Let us assume for a moment that the Democratic convention commences in August without a presumptive nominee. (Neither Hillary Clinton nor Barack Obama appear likely to throw in the towel before the convention, no matter what happens on May 6, and it also seems increasingly likely that the candidates will be effectively locked in a stalemate, notwithstanding Obama's almost inevitable lead in pledged delegates and probable lead in the popular vote.) If no nominee is selected on the first ballot, the convention will become a brokered one, and (obviously) it is at this point impossible to guess who will emerge victorious on any subsequent ballot.
But imagine this: what if Barack Obama, if unsuccessful on the first ballot, rather than continue to fight for the nomination, meets with Al Gore, yes Gore, and tells him that he would willingly throw his support behind a 'Draft Gore' campaign, and become his vice-presidential running mate. One cannot imagine a scenario under which, with Obama's and his supporters' (and delegates') support, Al Gore would not become the nominee on the second or a subsequent ballot, even accounting for a last-minute furious fight by a Clinton campaign known for its fury.
Admittedly, Al Gore has often publicly said he is no longer interested in the presidency, that he is well over the disappointment of not attaining it, and that he can do better work (on the environment and global warming) as a private citizen. And he has said those things with all sincerity. But it is relatively easy to make those comments and believe them when the presidency is an abstract notion, and when the idea of entering the grueling fray of a long winter of primary politics is a singularly unattractive one to a retired politician. But one cannot underestimate the effect, sitting in the convention hall in Denver and watching the future of his party, and potentially his country, being decided and his being offered, on the proverbial silver platter, the opportunity to likely become the forty-third president of the United States a mere two-and-a-half months later, can have. (And who really believes that as president of the United States he cannot do more for his cause than he can as a tireless, and admittedly often effective, private citizen?) As the saying goes, "show me the money," and such a scenario would surely have to figuratively count for a lot of cash. Nobel prize winner, Oscar-winner Albert Gore would have to possess an unusually small or suppressed ego, something neither he nor any other politician is known for, to refuse the proposition.

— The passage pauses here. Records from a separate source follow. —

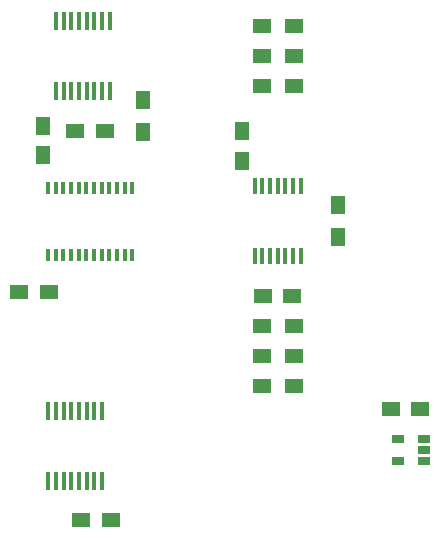
<source format=gbr>
%TF.GenerationSoftware,KiCad,Pcbnew,(5.1.9)-1*%
%TF.CreationDate,2021-06-26T09:10:02-04:00*%
%TF.ProjectId,AtariWiiWifi,41746172-6957-4696-9957-6966692e6b69,rev?*%
%TF.SameCoordinates,Original*%
%TF.FileFunction,Paste,Top*%
%TF.FilePolarity,Positive*%
%FSLAX46Y46*%
G04 Gerber Fmt 4.6, Leading zero omitted, Abs format (unit mm)*
G04 Created by KiCad (PCBNEW (5.1.9)-1) date 2021-06-26 09:10:02*
%MOMM*%
%LPD*%
G01*
G04 APERTURE LIST*
%ADD10R,1.250000X1.500000*%
%ADD11R,1.300000X1.500000*%
%ADD12R,1.500000X1.300000*%
%ADD13R,0.400000X1.100000*%
%ADD14R,0.450000X1.500000*%
%ADD15R,1.500000X1.250000*%
%ADD16R,1.060000X0.650000*%
%ADD17R,0.450000X1.450000*%
G04 APERTURE END LIST*
D10*
%TO.C,C1*%
X137642600Y-84627400D03*
X137642600Y-87127400D03*
%TD*%
D11*
%TO.C,R1*%
X146050000Y-85170000D03*
X146050000Y-82470000D03*
%TD*%
D12*
%TO.C,R2*%
X156130000Y-76200000D03*
X158830000Y-76200000D03*
%TD*%
%TO.C,R3*%
X158830000Y-101600000D03*
X156130000Y-101600000D03*
%TD*%
%TO.C,R4*%
X156130000Y-104140000D03*
X158830000Y-104140000D03*
%TD*%
D13*
%TO.C,U1*%
X138030000Y-89860000D03*
X138680000Y-89860000D03*
X139330000Y-89860000D03*
X139980000Y-89860000D03*
X140630000Y-89860000D03*
X141280000Y-89860000D03*
X141930000Y-89860000D03*
X142580000Y-89860000D03*
X143230000Y-89860000D03*
X143880000Y-89860000D03*
X144530000Y-89860000D03*
X145180000Y-89860000D03*
X145180000Y-95560000D03*
X144530000Y-95560000D03*
X143880000Y-95560000D03*
X143230000Y-95560000D03*
X142580000Y-95560000D03*
X141930000Y-95560000D03*
X141280000Y-95560000D03*
X140630000Y-95560000D03*
X139980000Y-95560000D03*
X139330000Y-95560000D03*
X138680000Y-95560000D03*
X138030000Y-95560000D03*
%TD*%
D14*
%TO.C,U2*%
X138695000Y-81690000D03*
X139345000Y-81690000D03*
X139995000Y-81690000D03*
X140645000Y-81690000D03*
X141295000Y-81690000D03*
X141945000Y-81690000D03*
X142595000Y-81690000D03*
X143245000Y-81690000D03*
X143245000Y-75790000D03*
X142595000Y-75790000D03*
X141945000Y-75790000D03*
X141295000Y-75790000D03*
X140645000Y-75790000D03*
X139995000Y-75790000D03*
X139345000Y-75790000D03*
X138695000Y-75790000D03*
%TD*%
%TO.C,U3*%
X138060000Y-108810000D03*
X138710000Y-108810000D03*
X139360000Y-108810000D03*
X140010000Y-108810000D03*
X140660000Y-108810000D03*
X141310000Y-108810000D03*
X141960000Y-108810000D03*
X142610000Y-108810000D03*
X142610000Y-114710000D03*
X141960000Y-114710000D03*
X141310000Y-114710000D03*
X140660000Y-114710000D03*
X140010000Y-114710000D03*
X139360000Y-114710000D03*
X138710000Y-114710000D03*
X138060000Y-114710000D03*
%TD*%
D15*
%TO.C,C2*%
X140863000Y-117983000D03*
X143363000Y-117983000D03*
%TD*%
%TO.C,C3*%
X135605200Y-98729800D03*
X138105200Y-98729800D03*
%TD*%
%TO.C,C4*%
X140355000Y-85090000D03*
X142855000Y-85090000D03*
%TD*%
%TO.C,C5*%
X156230000Y-99060000D03*
X158730000Y-99060000D03*
%TD*%
%TO.C,C6*%
X169545000Y-108585000D03*
X167045000Y-108585000D03*
%TD*%
D12*
%TO.C,R5*%
X156130000Y-78740000D03*
X158830000Y-78740000D03*
%TD*%
%TO.C,R6*%
X156130000Y-81280000D03*
X158830000Y-81280000D03*
%TD*%
%TO.C,R7*%
X158830000Y-106680000D03*
X156130000Y-106680000D03*
%TD*%
D11*
%TO.C,R8*%
X162560000Y-91360000D03*
X162560000Y-94060000D03*
%TD*%
D16*
%TO.C,U5*%
X167640000Y-113030000D03*
X167640000Y-111130000D03*
X169840000Y-111130000D03*
X169840000Y-112080000D03*
X169840000Y-113030000D03*
%TD*%
D17*
%TO.C,U6*%
X155530000Y-89760000D03*
X156180000Y-89760000D03*
X156830000Y-89760000D03*
X157480000Y-89760000D03*
X158130000Y-89760000D03*
X158780000Y-89760000D03*
X159430000Y-89760000D03*
X159430000Y-95660000D03*
X158780000Y-95660000D03*
X158130000Y-95660000D03*
X157480000Y-95660000D03*
X156830000Y-95660000D03*
X156180000Y-95660000D03*
X155530000Y-95660000D03*
%TD*%
D10*
%TO.C,C7*%
X154457400Y-85084600D03*
X154457400Y-87584600D03*
%TD*%
M02*

</source>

But why, one might ask, would Obama make such a suggestion in the first place? Well, why shouldn't he? He is, and would be, understandably reluctant to become the Clinton running mate, a rival he will have arguably beaten; he would understandably be reluctant to become the running mate of a rival whose husband was himself a two-term, and highly popular, president, and he would be understandably reluctant to become the running mate of someone whose campaign at least, if not always herself and her spouse, has engaged in rather vituperative, malicious, and even vulgar attacks on him and his character. But the running mate of the granddaddy (now that Bill can really no longer be considered that) of his party? Barack Obama knows full well that if he cannot become president in 2008, matched with the right candidate (and assuming a good eight years), he will likely become president in 2016. When he is still in his fifties. He also knows that even were he to prevail at a brokered convention, he will be in a tough fight against John McCain, not least because as we have recently re-discovered, race cannot not be factor in these United States, certainly not in 2008.
I have been, and am still, an enthusiastic supporter of Barack Obama for President of the United States. I believe that an Obama presidency will be enormously beneficial for the country and will have the potential to revolutionize our foreign policy, to the great advantage of the U.S. and the rest of the world. I am still hopeful, indeed optimistic, that he will become the nominee of the party, and believe he should. But if that is not to be, Obama might do almost as much good as the Vice President, at least in a Gore administration.
A Gore/Obama Democratic ticket would be a hard one to beat by any Republican, let alone the seventy-one year old John McCain, who can hardly be considered one of the more formidable Republican nominees in recent history. Dream ticket? It's this, not Clinton/Obama or Obama/Clinton. Al Gore and Barack Obama, if they were to seriously consider running together, would be the saviors of what soon will be a fractured Democratic party, and would virtually ensure a Democratic White House in 2009. And as my friend Glenn O'Brien, copywriter extraordinaire, pointed out last year (well before it was clear that Gore would not be running) a Gore campaign would have the ultimate campaign slogan, one that Obama, (even) Clinton, their supporters, and many independents couldn't help but happily endorse: "Re-elect Gore 2008."